# [EXERCISE DESCRIPTION]
When the line containing "hfov_deg: 15.7" appears in the data below, begin copying there and stop only after the line containing "focal_mm: 6.76".
··· GIVEN DATA ···
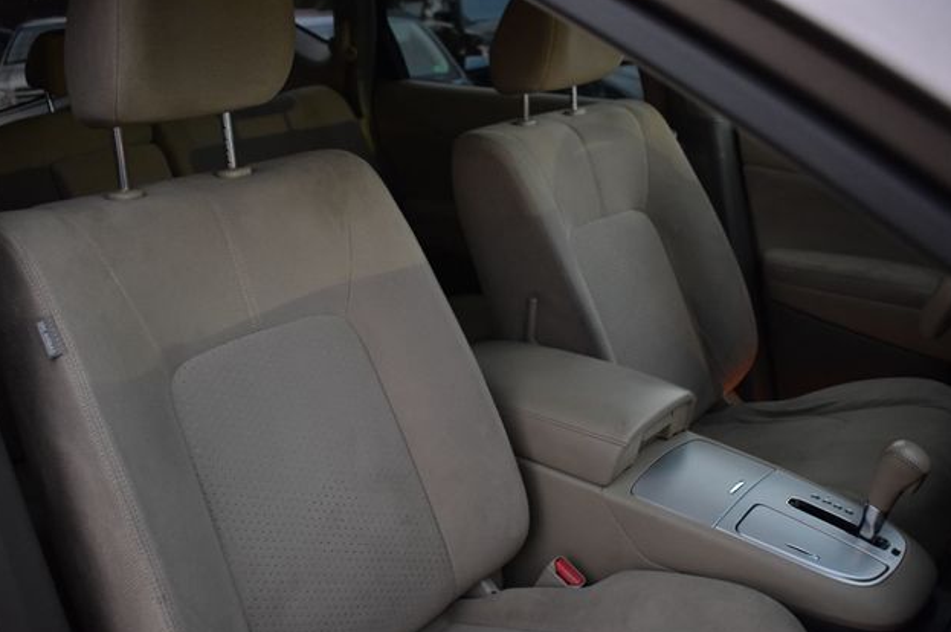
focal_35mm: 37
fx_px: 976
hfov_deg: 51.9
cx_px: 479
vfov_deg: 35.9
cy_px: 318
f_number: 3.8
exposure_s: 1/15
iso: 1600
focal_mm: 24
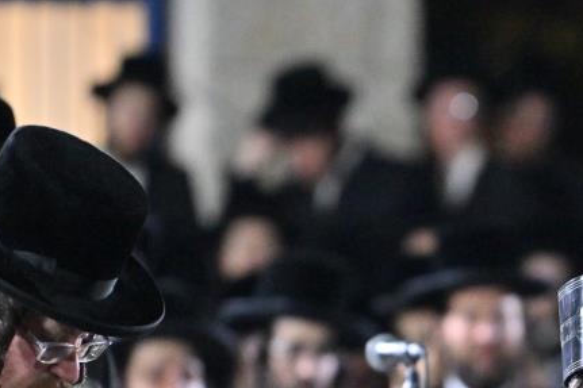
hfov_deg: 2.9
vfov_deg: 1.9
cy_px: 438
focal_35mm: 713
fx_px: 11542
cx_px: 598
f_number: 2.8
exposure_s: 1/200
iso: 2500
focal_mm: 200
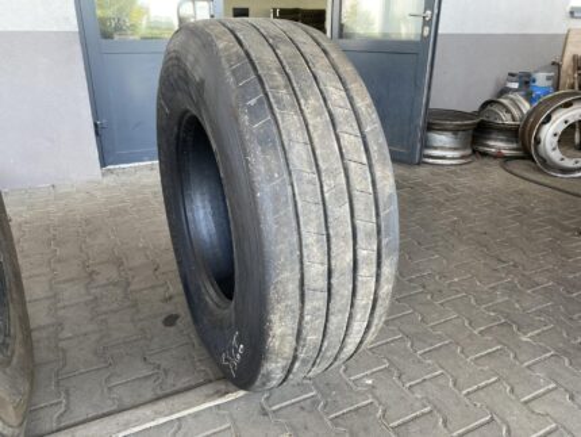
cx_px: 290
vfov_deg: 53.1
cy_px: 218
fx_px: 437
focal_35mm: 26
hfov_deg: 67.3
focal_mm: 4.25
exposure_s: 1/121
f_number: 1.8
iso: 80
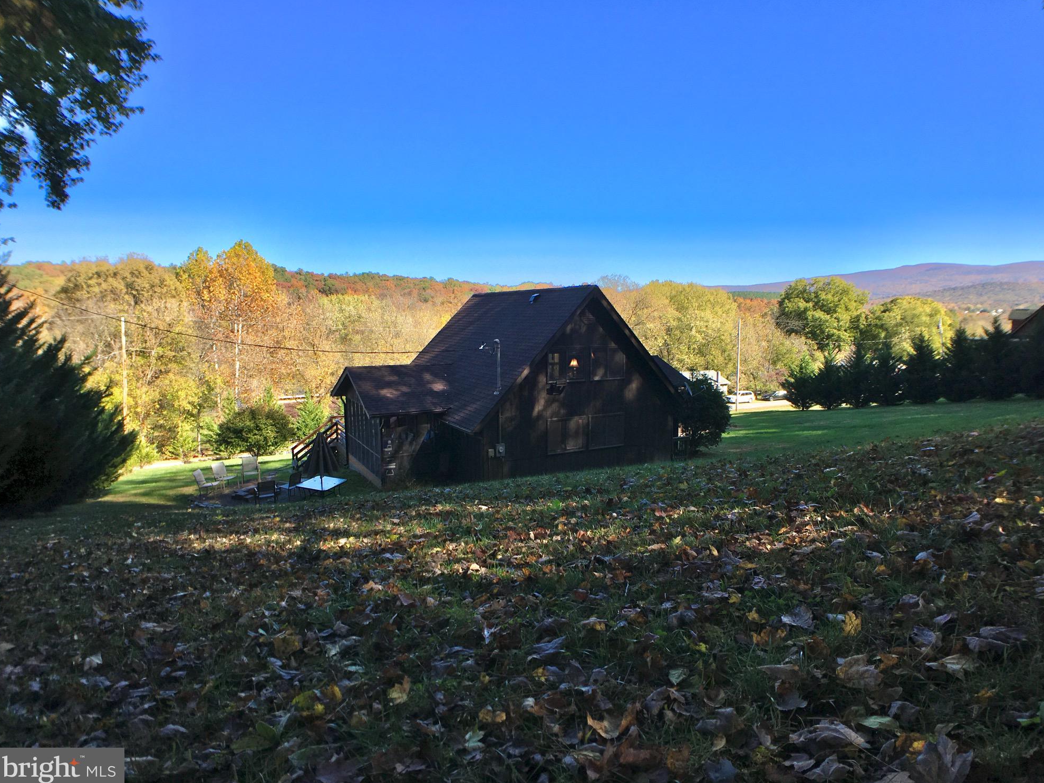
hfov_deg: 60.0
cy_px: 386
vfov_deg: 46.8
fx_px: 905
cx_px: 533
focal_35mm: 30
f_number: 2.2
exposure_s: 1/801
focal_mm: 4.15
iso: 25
···
··· GIVEN DATA ···
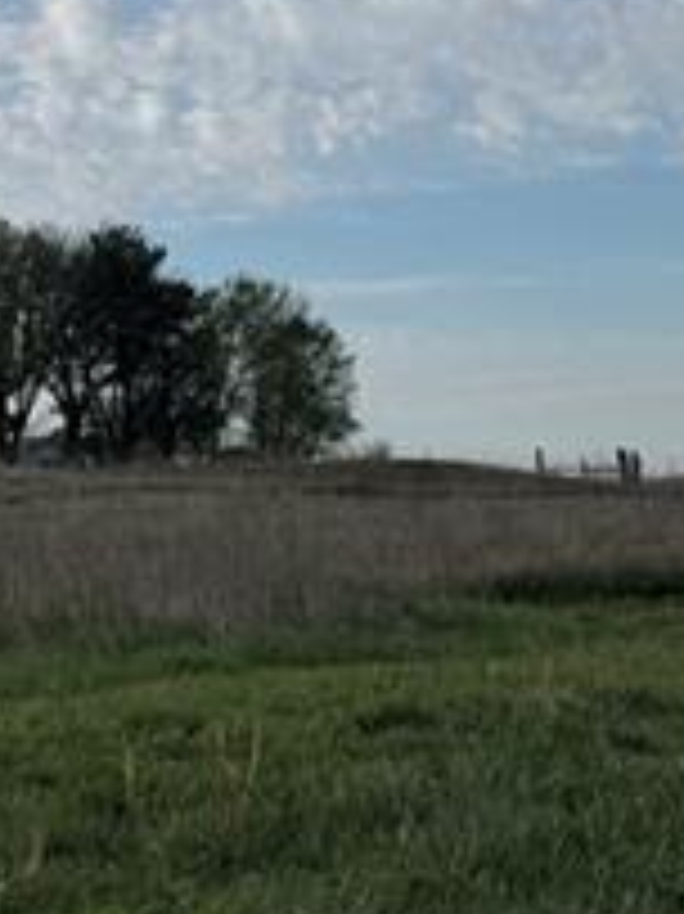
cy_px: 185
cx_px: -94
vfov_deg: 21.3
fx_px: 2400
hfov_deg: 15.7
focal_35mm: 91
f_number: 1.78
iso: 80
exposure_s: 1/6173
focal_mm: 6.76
···
··· GIVEN DATA ···
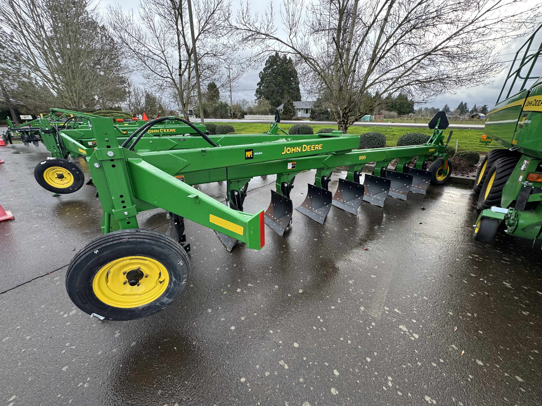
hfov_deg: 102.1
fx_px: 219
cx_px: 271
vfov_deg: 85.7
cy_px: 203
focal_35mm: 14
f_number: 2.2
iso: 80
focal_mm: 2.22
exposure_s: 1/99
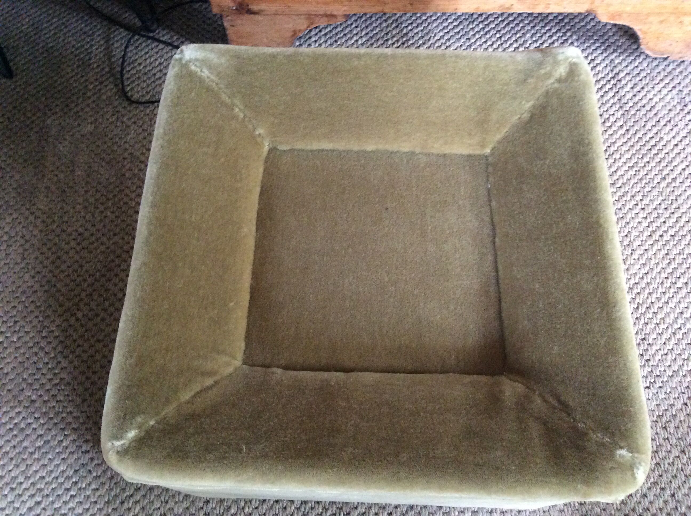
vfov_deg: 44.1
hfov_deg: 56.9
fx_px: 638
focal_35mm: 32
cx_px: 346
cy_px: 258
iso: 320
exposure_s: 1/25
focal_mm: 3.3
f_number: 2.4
···
# [TASK SOLUTION]
hfov_deg: 15.7
focal_35mm: 91
f_number: 1.78
iso: 80
exposure_s: 1/6173
focal_mm: 6.76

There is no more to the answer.